Un patin nécessaire sous la carrosserie du véhicule
Sur la piste de Transpolis, le système repose une alimentation électrique composée de segments métalliques conducteurs reliés par des câbles et insérés dans la chaussée. L'ensemble distribue une puissance électrique capable de recharger les batteries d’un véhicule lourd (semi-remorque, autocar ou utilitaire) en mouvement. La route est elle-même raccordée à un réseau moyenne tension et équipée d’un transformateur. Le véhicule, lui, dispose sous sa carrosserie d’un patin qui se baisse automatiquement et vient contacter la chaussée, permettant sa recharge qui se fait à une vitesse de circulation normale. L’électronique embarquée dans le véhicule gère l’ensemble des paramètres nécessaires.
Des enjeux énormes
Les enjeux environnementaux mais aussi économiques voire géostratégiques (souveraineté) de la route électrique sont énormes. Certains pays développent d’autres choix technologiques pour tenter de décarboner le transport routier (les caténaires par exemple). Mais les porteurs du programme français estiment que leur solution apporte beaucoup d’avantages : rendement élevé, puissance transférée (jusqu’à 500 KW), compatibilité avec les véhicules industriels de toute taille. Rappelons que le programme eRoad Mont Blanc est d’importance : pas moins de 21 millions d’euros lui sont consacrés.
Transpolis en bref
- Un site unique en Europe qui s’étend sur 120 hectares (ancien site militaire reconverti) et s’adresse aux grands groupes comme aux PME.

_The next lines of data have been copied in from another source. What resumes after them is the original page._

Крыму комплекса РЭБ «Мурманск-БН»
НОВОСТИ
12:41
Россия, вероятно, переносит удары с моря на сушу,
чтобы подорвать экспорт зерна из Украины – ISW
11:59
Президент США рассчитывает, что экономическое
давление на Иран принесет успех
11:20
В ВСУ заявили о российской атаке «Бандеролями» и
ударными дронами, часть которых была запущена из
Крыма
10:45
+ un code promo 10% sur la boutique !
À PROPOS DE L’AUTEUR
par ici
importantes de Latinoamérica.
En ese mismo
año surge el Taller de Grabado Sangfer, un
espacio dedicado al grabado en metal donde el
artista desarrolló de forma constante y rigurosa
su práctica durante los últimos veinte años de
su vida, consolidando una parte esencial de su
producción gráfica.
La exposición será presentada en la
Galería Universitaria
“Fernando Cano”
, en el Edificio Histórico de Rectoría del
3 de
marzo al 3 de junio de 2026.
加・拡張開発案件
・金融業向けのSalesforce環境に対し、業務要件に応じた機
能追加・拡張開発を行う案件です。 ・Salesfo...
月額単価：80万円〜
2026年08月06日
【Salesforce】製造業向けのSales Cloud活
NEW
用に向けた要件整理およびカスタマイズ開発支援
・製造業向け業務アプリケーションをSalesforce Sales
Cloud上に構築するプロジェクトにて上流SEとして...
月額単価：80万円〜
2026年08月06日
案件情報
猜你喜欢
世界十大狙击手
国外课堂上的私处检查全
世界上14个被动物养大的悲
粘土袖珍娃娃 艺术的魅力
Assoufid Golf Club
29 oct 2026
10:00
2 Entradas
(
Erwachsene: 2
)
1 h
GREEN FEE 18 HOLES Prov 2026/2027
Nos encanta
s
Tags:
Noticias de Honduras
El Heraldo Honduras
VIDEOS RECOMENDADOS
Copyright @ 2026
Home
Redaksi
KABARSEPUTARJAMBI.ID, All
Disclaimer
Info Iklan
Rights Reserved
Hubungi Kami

- Les anciens bâtiments (une trentaine) ont été conservés pour une configuration plus réaliste de l’environnement de mobilité.
- Des chaussées variées sont tracées (routes départementales, nationales, urbaines, périphériques, autoroutes) pour des tests très divers : véhicules autonomes, crash tests, équipements routiers, sécurité automobile, etc.
- Effectif : 46 salariés
(1) Alstom, ATMB, Greenmot, Pronergy-Faar, Université Gustave Eiffel.